Hass der Hymnen
Schwer zu begreifen, warum die Zivilisationsmaschine EU zu laute Staubsauger verbietet, aber sowas nicht: „Zu den Waffen, Bürger! / Schließt die Reihen, / Vorwärts, marschieren wir! / Das unreine Blut / Tränke unserer Äcker Furchen!“
Auf Twitter würde solcher Rassismus als Hatespeech geblockt. In Frankreich singt man es als Nationalhymne. Gut, möchte man zur Rechtfertigung vorbringen, der Zweck heiligte im historischen Kontext die Mittel; wo schließlich hätte die Französische Revolution ohne ein paar abgeschlagene Köpfe hingeführt, und wo wäre Europa gelandet ohne Französische Revolution?
Aber warum müssen auch die Belgier nach Bluttränke rufen? Sie singen: „O liebes Land, o Belgiens Erde, (...), / Dir unser Blut, dem Heimatherde.“ Und wessen Herzen glauben die Portugiesen zu erobern mit: „An die Waffen, die Waffen, / Zu Land und zur See“?
Gewaltfantasien aus vermutlich homerischem Erbe frönt bis heute die griechische Hymne: „Ich erkenn’ dich an der Klinge / deines Schwerts, der furchtbaren.“
Laut der ungeschriebenen EU-Kulturgrundverordnung unterscheidet sich (erlaubter) Patriotismus vom (verbotenen) Nationalismus dadurch, dass der Patriot die Liebe anderer Bürger zu einem anderen Land durchaus anerkennt, während der Nationalist sich durch Herabsetzung abgrenzt.
Das kriegen auch die ansonsten durchgezähmten Iren noch nicht ganz hin. Keine Frage, sie sind gebeutelt und haben allen Grund, schwere Melancholiker zu sein. Aber seien wir froh, dass sie in WM-Stadien eher zum romantischen „Fields Of Athenry“ neigen als zu ihrem offiziellen Nationallied, dem märtyrerverliebten „Soldier’s Song“: „Soldaten sind wir, unser Leben gehört Irland!“ Und in der dritten (meist ungesungenen) Strophe: „Out yonder waits the Saxon foe“ (da draußen wartet der angelsächsische Feind).

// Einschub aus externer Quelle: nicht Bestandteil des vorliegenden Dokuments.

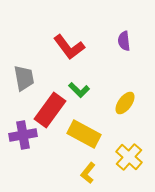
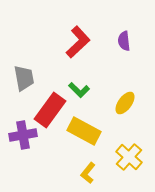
red L-shape: moved 9 px right, 5 px up; rotated 96 degrees counterclockwise
yellow rectangle: moved 3 px up
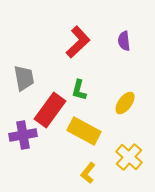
green L-shape: rotated 60 degrees clockwise
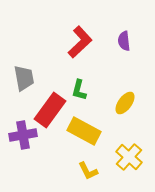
red L-shape: moved 2 px right
yellow L-shape: moved 2 px up; rotated 65 degrees counterclockwise
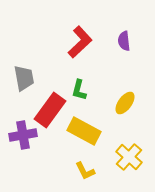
yellow L-shape: moved 3 px left
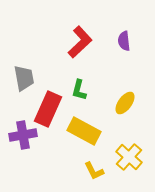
red rectangle: moved 2 px left, 1 px up; rotated 12 degrees counterclockwise
yellow L-shape: moved 9 px right
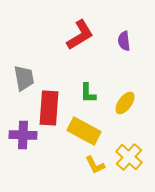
red L-shape: moved 7 px up; rotated 12 degrees clockwise
green L-shape: moved 9 px right, 3 px down; rotated 15 degrees counterclockwise
red rectangle: moved 1 px right, 1 px up; rotated 20 degrees counterclockwise
purple cross: rotated 12 degrees clockwise
yellow L-shape: moved 1 px right, 6 px up
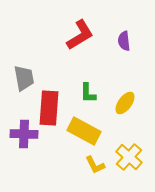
purple cross: moved 1 px right, 1 px up
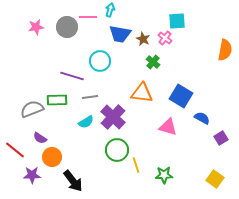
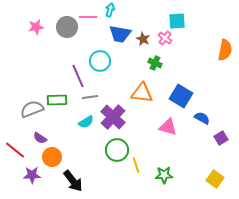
green cross: moved 2 px right, 1 px down; rotated 16 degrees counterclockwise
purple line: moved 6 px right; rotated 50 degrees clockwise
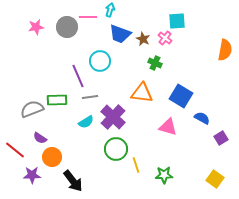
blue trapezoid: rotated 10 degrees clockwise
green circle: moved 1 px left, 1 px up
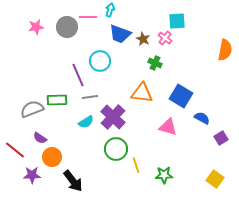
purple line: moved 1 px up
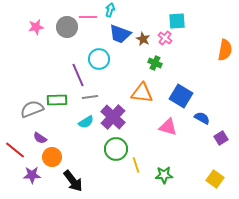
cyan circle: moved 1 px left, 2 px up
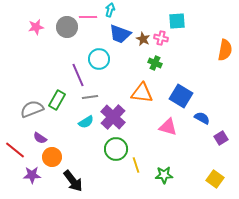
pink cross: moved 4 px left; rotated 24 degrees counterclockwise
green rectangle: rotated 60 degrees counterclockwise
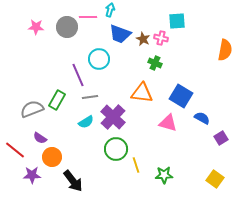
pink star: rotated 14 degrees clockwise
pink triangle: moved 4 px up
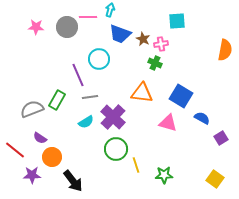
pink cross: moved 6 px down; rotated 24 degrees counterclockwise
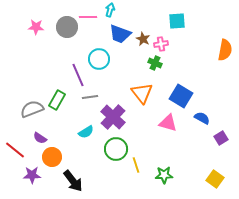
orange triangle: rotated 45 degrees clockwise
cyan semicircle: moved 10 px down
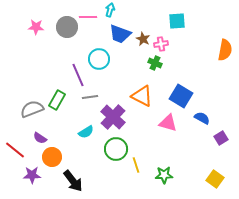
orange triangle: moved 3 px down; rotated 25 degrees counterclockwise
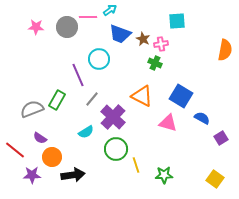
cyan arrow: rotated 40 degrees clockwise
gray line: moved 2 px right, 2 px down; rotated 42 degrees counterclockwise
black arrow: moved 6 px up; rotated 60 degrees counterclockwise
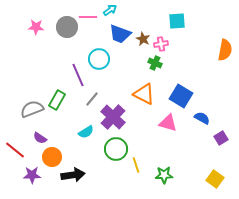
orange triangle: moved 2 px right, 2 px up
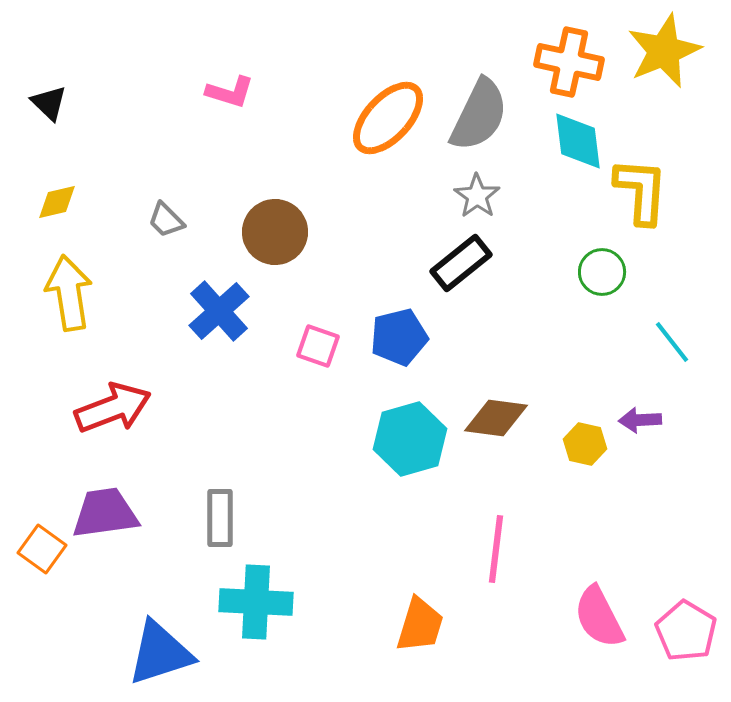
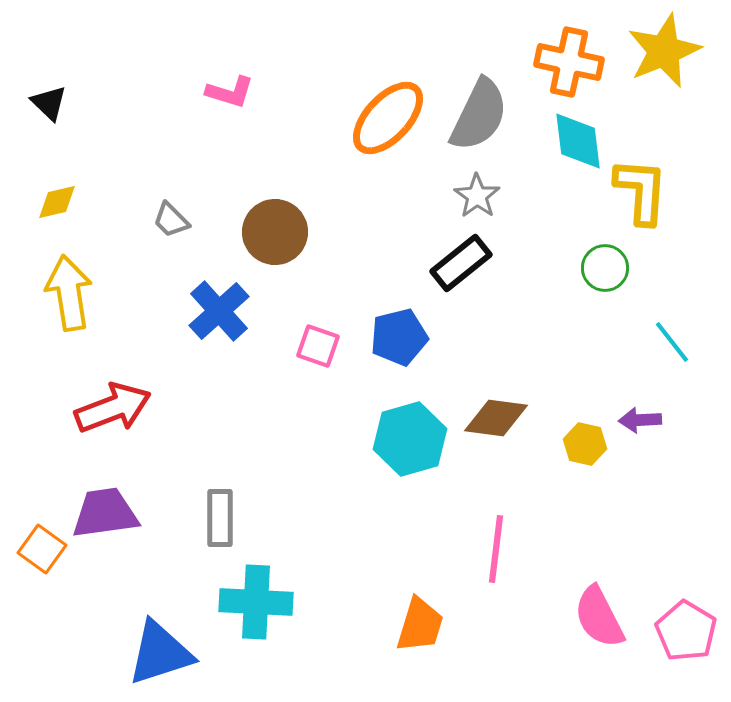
gray trapezoid: moved 5 px right
green circle: moved 3 px right, 4 px up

Kelten und Romanen sind offenbar Geistesverwandte in nationaler Opferbereitschaft. Wir hören Italien: „Wir sind bereit zum Tod, / Italien hat gerufen!“ Und Rumänien: „Priester, geht voraus, mit den Kreuzen, denn das Heer ist christlich, / Die Devise heißt Freiheit, und der Zweck ist hochheilig, / Lieber glorreich in der Schlacht sterben, / Als wieder Sklaven auf unserem alten Boden zu sein!“ Beim Eurovision Song Contest hätte all das wenig Chancen.
Wir lernen: Im EU-Hymnen-Kapitel ist noch reichlich Harmonisierungsplatz nach oben. Irgendwann, wenn der letzte Staubsauger runtergeregelt ist, wird ein unterbeschäftigter EU-Kommissionsbeamter die Sache entdecken – und schaudern.
Jochen Bittner ist Redakteur der ZEIT.